According to a recent (2008) Laboratory Automation survey by the Association for Laboratory Automation (http://www.labautopedia.org/mw/index.php/Main_Page) there is an expectation of increasing need for automation (section 3). The email announcing the survey’s availability dated January 20, 2009 carried the statement: ““Laboratory automation development is being increasingly outsourced to the commercial market,” said Steve Hamilton, Sanitas Consulting, Boulder, CO.” Data-life cycle management is also dependent on information systems, as is the ability to meet the requirements of regulatory agencies.

The end-result of these points is that laboratory managers have to do a better job of technology planning and management within their labs. Outsourcing isn’t going to be successful unless an overall plan is in place to show how the components and systems in labs fit together.

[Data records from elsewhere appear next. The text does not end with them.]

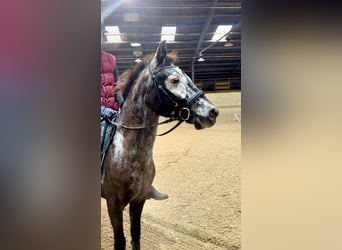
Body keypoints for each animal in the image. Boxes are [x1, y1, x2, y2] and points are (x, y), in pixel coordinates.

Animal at [101, 41, 219, 250]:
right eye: (174, 80)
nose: (212, 112)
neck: (126, 151)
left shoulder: (138, 201)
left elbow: (136, 236)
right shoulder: (113, 204)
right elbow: (120, 242)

In addition, there is an increasing need for the development of data interchange & communications standards to move the implementation of lab systems from isolated data stations and database systems, to more effective integrated laboratory wide systems: Integrated Laboratory Automation.

There are three elements needed to reach this Integrated Laboratory Automation goal:

• The development of data interchange / communications standards,
  
• Laboratory Management – and in some cases Senior Management at the Director level – taking on the responsibility for laying the policies and practices that provide the foundation for automation. This is on a par with the management oversight for any significant corporate information systems program.
  
• The development of Laboratory Automation Engineers who are trained in the science and technology of laboratory automation systems. These people need to be able to understand the science that underlies the labs work, be able to translate it into functioning systems and, be able to coordinate those systems so that where needed, they function as an integrated information environment.
  

This is the work that the Institute for Laboratory Automation has undertaken.